OpenXML is a standard and an open format for Office files. It defines the document structure and the elements for Office documents like .xlsx for Excel. I used here the Northwind database, but you can use your own database. You don't have to install Microsoft Office to create an Excel file with the OpenXML SDK.

Using the code

To be able to run this code, you need to install the OpenXML SDK 2.0 from Download Center. You need also to reference the WindowsBase assembly version 3.0 or 4.0 in this project (WindowsBase.dll). Please note that the WindowsBase assembly version 4.0 comes with .NET framework 4.5.

I developed this console application using Visual Studio 2012.

If you look at the Program class, you will find a method called ExportToOxml which is responsible for the creation of the Excel file.

The cause of the problem is we create the object that represents the Excel file in memory and we start to add cell data to it. Your application's consumed memory will start to increase and increase until it raises the OutOfMemoryException exception.

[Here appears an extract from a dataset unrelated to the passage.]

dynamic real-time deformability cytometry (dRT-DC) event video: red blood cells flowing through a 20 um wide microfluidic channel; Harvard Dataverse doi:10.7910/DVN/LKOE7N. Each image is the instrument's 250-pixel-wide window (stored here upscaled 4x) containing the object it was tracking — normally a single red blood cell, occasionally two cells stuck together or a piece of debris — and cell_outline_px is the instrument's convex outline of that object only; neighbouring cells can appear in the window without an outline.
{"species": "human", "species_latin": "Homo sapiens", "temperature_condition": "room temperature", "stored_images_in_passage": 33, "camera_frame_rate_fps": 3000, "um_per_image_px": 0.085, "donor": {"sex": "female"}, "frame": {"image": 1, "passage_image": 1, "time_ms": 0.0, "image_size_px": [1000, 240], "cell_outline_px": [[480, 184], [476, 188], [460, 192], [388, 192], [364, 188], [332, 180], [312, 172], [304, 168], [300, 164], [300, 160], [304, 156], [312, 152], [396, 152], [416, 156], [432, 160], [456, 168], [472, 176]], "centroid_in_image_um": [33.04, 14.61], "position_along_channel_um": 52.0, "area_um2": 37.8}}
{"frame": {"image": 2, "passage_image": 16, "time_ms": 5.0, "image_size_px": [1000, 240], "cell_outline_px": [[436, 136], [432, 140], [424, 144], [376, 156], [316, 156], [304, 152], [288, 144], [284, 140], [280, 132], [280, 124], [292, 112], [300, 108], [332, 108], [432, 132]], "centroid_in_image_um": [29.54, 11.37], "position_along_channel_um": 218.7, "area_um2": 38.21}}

You will find out that I solved this problem by dividing the data that is coming from the database into groups of rows (it is configurable), and each group will be written to an individual sheet in the Excel workbook. I write the whole Excel object to the disk after adding each sheet to it and free the memory of the sheet data, then reopen the same Excel file again (without loading its data in memory), and add the next group of data in a new sheet, save it to the disk, and the process continues until all the data we have are written to the Excel file.

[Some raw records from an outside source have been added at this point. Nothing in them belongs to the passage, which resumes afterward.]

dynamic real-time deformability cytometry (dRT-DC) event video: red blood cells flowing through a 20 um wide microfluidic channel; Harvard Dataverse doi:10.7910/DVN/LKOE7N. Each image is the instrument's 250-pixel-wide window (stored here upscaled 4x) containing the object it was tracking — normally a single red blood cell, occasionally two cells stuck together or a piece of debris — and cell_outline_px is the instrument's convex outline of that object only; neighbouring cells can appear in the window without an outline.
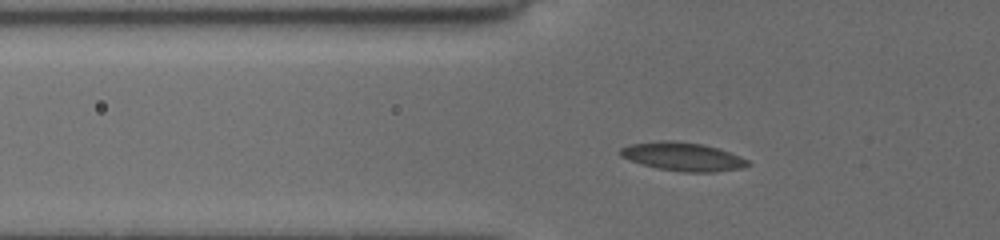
{"species": "common noctule bat (a hibernating species)", "species_latin": "Nyctalus noctula", "temperature_condition": "cold", "stored_images_in_passage": 40, "camera_frame_rate_fps": 3000, "um_per_image_px": 0.085, "animal": {"sex": "female", "body_mass_g": 19.5, "forearm_length_mm": 54.1}, "frame": {"image": 1, "passage_image": 4, "time_ms": 1.0, "image_size_px": [1000, 240], "cell_outline_px": [[752, 164], [744, 168], [716, 172], [680, 172], [656, 168], [640, 164], [628, 160], [620, 156], [620, 148], [628, 144], [664, 140], [672, 140], [700, 144], [720, 148], [740, 156], [748, 160]], "centroid_in_image_um": [58.04, 13.32], "position_along_channel_um": 67.8, "area_um2": 21.5}}
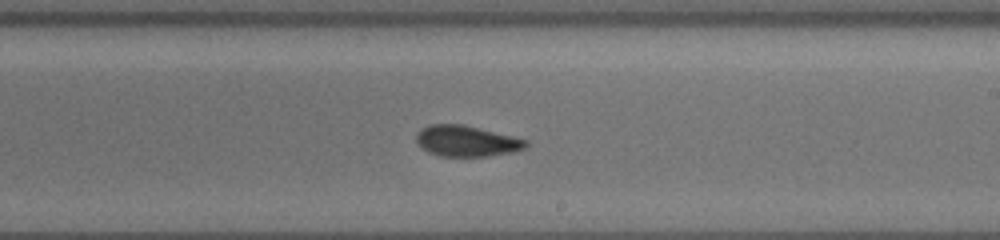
{"frame": {"image": 2, "passage_image": 19, "time_ms": 6.0, "image_size_px": [1000, 240], "cell_outline_px": [[528, 148], [516, 152], [488, 156], [440, 156], [428, 152], [420, 148], [416, 144], [416, 136], [424, 128], [432, 124], [464, 124], [528, 140]], "centroid_in_image_um": [39.69, 12.0], "position_along_channel_um": 249.3, "area_um2": 19.88}}
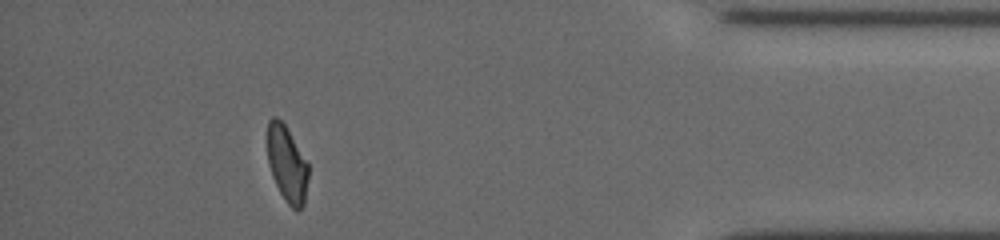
{"frame": {"image": 3, "passage_image": 35, "time_ms": 11.333, "image_size_px": [1000, 240], "cell_outline_px": [[308, 176], [304, 204], [296, 212], [284, 200], [272, 176], [268, 164], [268, 120], [272, 116], [276, 116], [284, 124], [308, 164]], "centroid_in_image_um": [24.38, 13.97], "position_along_channel_um": 410.8, "area_um2": 17.92}, "authors_computed_cell_mechanics": {"area_um2": 19.2474, "velocity_mm_per_s": 3.7465, "shape_relaxation_time_tau1_ms": 3.56, "shape_relaxation_time_tau2_ms": 2.2159, "deformation_change_tau1": 0.1313, "deformation_change_tau2": 0.0735}}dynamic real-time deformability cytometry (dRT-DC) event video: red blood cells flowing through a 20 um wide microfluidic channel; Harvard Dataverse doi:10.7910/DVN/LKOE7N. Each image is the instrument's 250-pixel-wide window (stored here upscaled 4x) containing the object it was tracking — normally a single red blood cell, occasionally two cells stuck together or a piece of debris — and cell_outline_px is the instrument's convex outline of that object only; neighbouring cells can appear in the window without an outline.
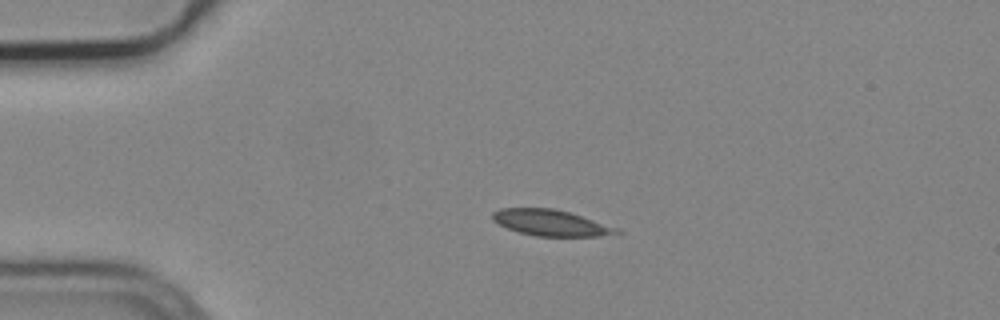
{"species": "common noctule bat (a hibernating species)", "species_latin": "Nyctalus noctula", "temperature_condition": "cold", "stored_images_in_passage": 4, "camera_frame_rate_fps": 3000, "um_per_image_px": 0.085, "animal": {"sex": "male", "body_mass_g": 19.2, "forearm_length_mm": 51.8}, "frame": {"image": 1, "passage_image": 3, "time_ms": 0.667, "image_size_px": [1000, 320], "cell_outline_px": [[624, 232], [600, 236], [536, 236], [520, 232], [508, 228], [492, 220], [492, 212], [500, 208], [552, 208], [568, 212], [620, 228]], "centroid_in_image_um": [46.84, 18.94], "position_along_channel_um": 38.2, "area_um2": 18.73}}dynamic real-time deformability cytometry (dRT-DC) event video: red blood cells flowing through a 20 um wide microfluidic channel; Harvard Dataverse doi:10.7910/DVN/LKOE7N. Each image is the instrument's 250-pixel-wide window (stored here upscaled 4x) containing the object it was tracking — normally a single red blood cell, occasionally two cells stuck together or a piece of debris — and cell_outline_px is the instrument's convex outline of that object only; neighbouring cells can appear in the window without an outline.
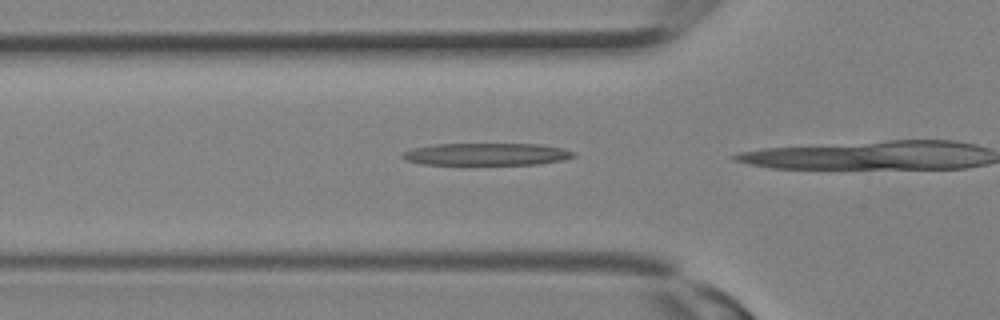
{"species": "Egyptian fruit bat (a non-hibernating species)", "species_latin": "Rousettus aegyptiacus", "temperature_condition": "room temperature", "stored_images_in_passage": 7, "camera_frame_rate_fps": 3000, "um_per_image_px": 0.085, "animal": {"sex": "female"}, "frame": {"image": 1, "passage_image": 5, "time_ms": 1.333, "image_size_px": [1000, 320], "cell_outline_px": [[576, 156], [564, 160], [536, 164], [424, 164], [408, 160], [400, 156], [400, 152], [412, 148], [436, 144], [540, 144], [560, 148], [576, 152]], "centroid_in_image_um": [41.36, 13.1], "position_along_channel_um": 84.4, "area_um2": 22.08}}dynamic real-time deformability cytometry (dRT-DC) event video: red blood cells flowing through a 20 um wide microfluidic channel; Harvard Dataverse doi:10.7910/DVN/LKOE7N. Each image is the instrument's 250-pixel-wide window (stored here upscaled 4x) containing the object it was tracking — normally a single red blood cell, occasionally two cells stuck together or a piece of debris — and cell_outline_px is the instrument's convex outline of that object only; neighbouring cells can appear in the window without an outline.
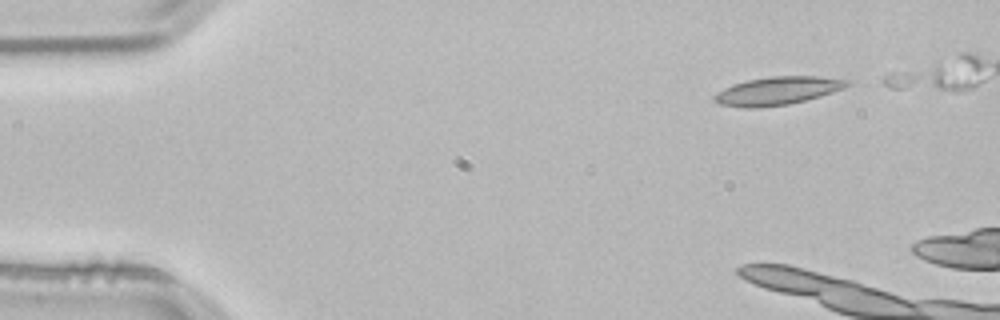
{"species": "common noctule bat (a hibernating species)", "species_latin": "Nyctalus noctula", "temperature_condition": "room temperature", "stored_images_in_passage": 9, "camera_frame_rate_fps": 3000, "um_per_image_px": 0.085, "animal": {"sex": "male", "body_mass_g": 21.5, "forearm_length_mm": 52.0}, "frame": {"image": 1, "passage_image": 1, "time_ms": 0.0, "image_size_px": [1000, 320], "cell_outline_px": [[852, 84], [844, 88], [820, 96], [788, 104], [756, 108], [744, 108], [720, 104], [712, 96], [724, 88], [732, 84], [748, 80], [772, 76], [820, 76], [848, 80]], "centroid_in_image_um": [66.1, 7.71], "position_along_channel_um": 18.9, "area_um2": 21.62}}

Please use the variable rowsPerSheet to control the number of rows per sheet that you want to produce. For example, I use 150000 value when I exported 700000 rows. if you are going to export more than Excel file at the same time (as in web sites/services), then choose smaller value of rowsPerSheet.

C#
rowsPerSheet  = 50000; 

You will notice that I did not load my data into the DataTable, as this will consume the application memory, but I used a DataReader which is fantastic in this case.

The project is for demonstration purposes only.

Please read my code comments inside the code, as it explains more about the logic and execution.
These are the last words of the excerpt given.